Less than 24 hours later, the President may appear to be venturing into even hotter enemy territory when he tries to drive his economic message home in a speech in Richmond, Va., home to one of his biggest critics in Congress, House Majority Leader Eric Cantor (R-VA).But holding the Friday speech in Richmond is an aggressive tactical maneuver and marks the official beginning of the serious post-Labor Day campaign season. Bolstered by strong support from black and Hispanic voters, Obama managed a win in Virginia over Sen. John McCain (R-AZ) in the 2008 presidential election. It was the first time a Democratic nominee had taken the state in 44 years, and a repeat performance in the key state in 2012 would boost Obama chances of holding onto the White House.
“He needs Virginia,” GOP strategist John Feehery tells TPM. “And he needs to get out the vote in certain parts of Richmond. Like everything else this President does, it is all about the politics.”
Other Republicans predicted the move would backfire, motivate the right and turn off Virginia voters tired of the last few months of rancorous political debate in Washington, which often featured clashes between Cantor and Obama.
“Obama’s trying to go on offense with his plan to show the left wing that he can take on his nemesis and go after GOP leaders,” added Ron Bonjean, a longtime Republican operative. “This action will simply fire up House Republicans, and the Tea Party and could cause problems for Obama in Virginia where his support is now questionable in 2012.”
Obama knows he can count on Northern Virginia, a reliable liberal stronghold, and the southernmost areas will always go Republican. It’s what happens in the counties in between that matters, and Richmond voters will play a key role. In 2008, Obama beat McCain by more than 40,000 votes, nearly flipping the results of the previous election when President George W. Bush beat Sen. John Kerry (D-MA) by nearly 55,000 votes.

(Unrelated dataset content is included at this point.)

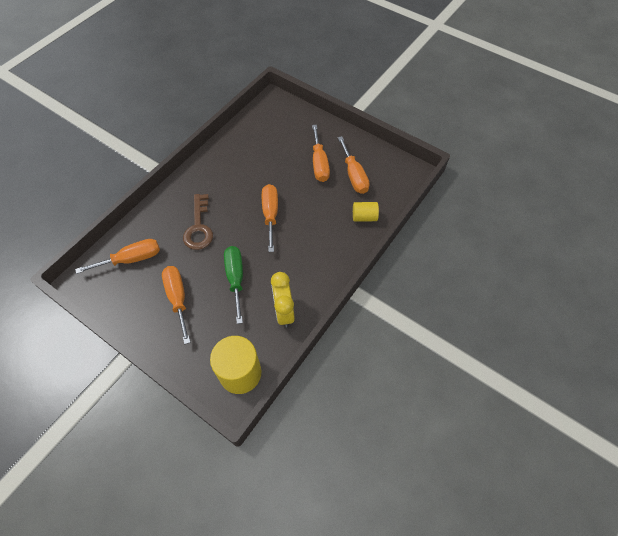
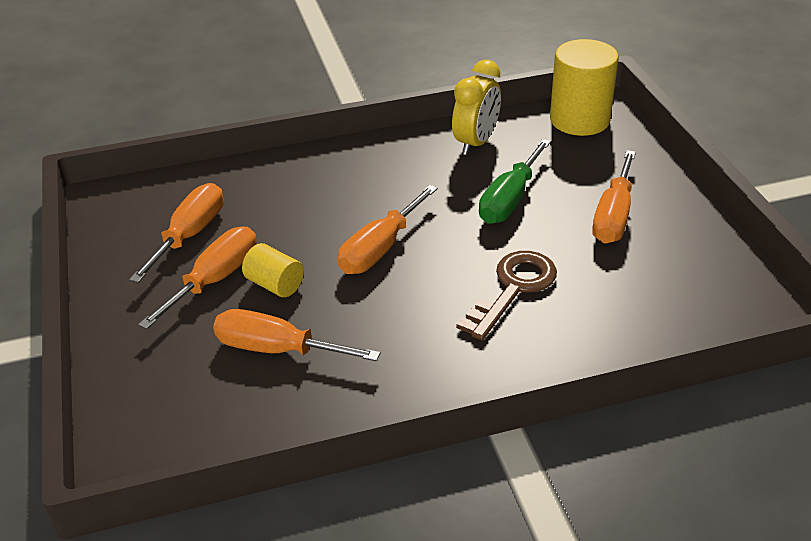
camera: 140 degrees left, 20 degrees down
orange screwdriver [75,239,160,274] -> orange screwdriver moved to [213,309,380,361]
yellow cylinder [353,202,379,222] -> yellow cylinder moved to [242,243,304,297]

If Cantor was put off in any way by Obama’s decision to take his message outside the beltway and into his district, he wasn’t showing it Wednesday. Cantor seemed acutely aware of the sinking poll numbers of both Congress and the President in the month after July’s ugly debt crisis played out on the national stage. Cantor used his Wednesday press briefing to downplay partisan sniping and differences and passed up the opportunity to question the political motives of Obama’s trip to Richmond.
“I welcome the President to come to Richmond,” Cantor said. “The focus now is jobs. I think all of us and, certainly, my constituents are no different than people around the Commonwealth and the country. We are in desperate need to see an economy that grows again. And I look forward to his speech tomorrow night, as well as his remarks in Richmond.”
Yet, even in calling for greater civility Cantor couldn’t stop himself from pushing back against a recent Obama line that Republicans were putting politics ahead of country during the debt ceiling fight.
“It is imperative that we work together in the spirit of trying to produce results and stop impugning motive or calling people out as insinuating they are putting politics above country.” He said. “That is not helpful. That is not helpful. We all want to produce results here.”